Nun ist der Zustrom blockiert. Denn seit Anfang dieses Jahres häuften sich überfälle von einheimischen Jugendlichen auf die Besucher aus der Vielvölkerstadt Berlin. Zwei fremde Welten begegnen sich und prallen aufeinander. "Großkotzige Bulettenfresser" auf der einen Seite, "Dorftrottel" auf der anderen, da ballt der Minderwertigkeitskomplex die Faust oder greift zum Baseballschläger.
Kontraste-Autor Sascha Adamek versucht mit einem Experiment die sprachlose Feindseligkeit zu überwinden.


Die Heinrich-Rau-Oberschule in Rheinsberg, einer brandenburgische Kleinstadt 90 Kilometer nordwestlich von Berlin. Die Klasse 7 B begibt sich auf eine ungewöhnliche Klassenfahrt. Ihr Ziel: Berlin-Kreuzberg. Dort besuchen sie gleichaltrige Schüler einer Realschule. Anlaß der Reise: ein dramatisches Ereignis vor einigen Wochen:

An dieser Bushaltestelle in Rheinsberg wurden Ende Mai zwei Kreuzberger Schüler während einer Klassenfahrt von rechten Jugendlichen übel zugerichtet. Zunächst schlugen sie einen farbigen Schüler vor ein Busfenster, dann einen türkischen Klassenkameraden ins Gesicht. Wenig später traktierten sie eine Kreuzberger Schülerin während einer Busfahrt.

Die Klassenfahrt ist für alle eine heikle Mission. Die Rheinsberger Schulleiterin und ihre Kollegin möchten vor allem eines: den Ruf ihrer Stadt retten. Der achtzehnjährige Rädelsführer des überfalls besucht auch ihre Schule, doch für die Direktorin ist anderes viel schlimmer:

Gudrun Schmetsdorf (Schulleiterin Rheinsberg)
"Daß Rheinsberg in diese Szene gestellt wird, daß Rechte hier auftreten, das weisen wir von uns, da spreche ich für ganz Rheinsberg."

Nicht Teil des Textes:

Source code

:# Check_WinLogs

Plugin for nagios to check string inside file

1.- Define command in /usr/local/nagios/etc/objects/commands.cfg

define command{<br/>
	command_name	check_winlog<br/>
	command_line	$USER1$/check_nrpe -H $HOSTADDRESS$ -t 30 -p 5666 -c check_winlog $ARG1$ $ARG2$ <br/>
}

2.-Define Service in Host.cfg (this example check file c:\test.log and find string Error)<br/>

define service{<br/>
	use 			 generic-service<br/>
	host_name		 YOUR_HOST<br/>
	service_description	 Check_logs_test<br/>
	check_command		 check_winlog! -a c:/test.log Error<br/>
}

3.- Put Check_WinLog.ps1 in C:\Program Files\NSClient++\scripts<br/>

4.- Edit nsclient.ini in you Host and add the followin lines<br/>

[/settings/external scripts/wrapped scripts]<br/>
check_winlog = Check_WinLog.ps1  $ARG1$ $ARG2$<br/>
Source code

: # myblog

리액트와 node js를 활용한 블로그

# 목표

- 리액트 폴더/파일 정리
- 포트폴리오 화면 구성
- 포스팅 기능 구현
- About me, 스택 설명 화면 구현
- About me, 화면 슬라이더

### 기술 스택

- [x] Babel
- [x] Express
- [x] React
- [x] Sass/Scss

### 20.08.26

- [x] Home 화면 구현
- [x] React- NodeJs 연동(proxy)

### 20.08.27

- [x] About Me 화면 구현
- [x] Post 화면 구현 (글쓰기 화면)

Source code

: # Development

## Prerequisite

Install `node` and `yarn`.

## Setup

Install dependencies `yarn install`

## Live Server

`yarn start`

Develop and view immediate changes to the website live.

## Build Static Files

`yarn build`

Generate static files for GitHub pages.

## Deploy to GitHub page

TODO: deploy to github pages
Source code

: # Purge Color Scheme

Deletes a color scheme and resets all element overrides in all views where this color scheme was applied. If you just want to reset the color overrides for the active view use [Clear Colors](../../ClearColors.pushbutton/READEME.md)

Ihre Schüler ahnen bereits: die Fahrt wird ein schwieriges Unterfangen. Für sie ist Kreuzberg außerdem ein fremdes Land.

Schüler Rheinsberg
"Das ist, wo die schlimmeren Leute hinkommen, die Ausländer und so."

Frage:
"Was fällt Dir ein?"

Schülerin Rheinsberg
"Nur Negatives, daß es einen schlechten Ruf hat, wegen der Ausländer."

Schülerin Rheinsberg
"Kriminalität ist da viel."

Frage:
"Von wem weißt du das?"

"Von meinen Eltern."

Ankunft an der Borsig-Realschule Kreuzberg. Zögerliches Aussteigen. Die spontane Begrüßung aus dem Fenster verunsichert. In der Schule angekommen, scheuen die Rheinsberger vor den Kreuzberger Schülern erst einmal zurück. Die Kreuzberger können sich noch gut an den überfall in Rheinsberg erinnern. Unter ihnen sind auch die Opfer:

Schüler Kreuzberg, (Opfer)
"Der ging erstmal zu meinem Freund, hat ihn geschlagen und meinte dann zu mir: du gefällst mir auch nicht."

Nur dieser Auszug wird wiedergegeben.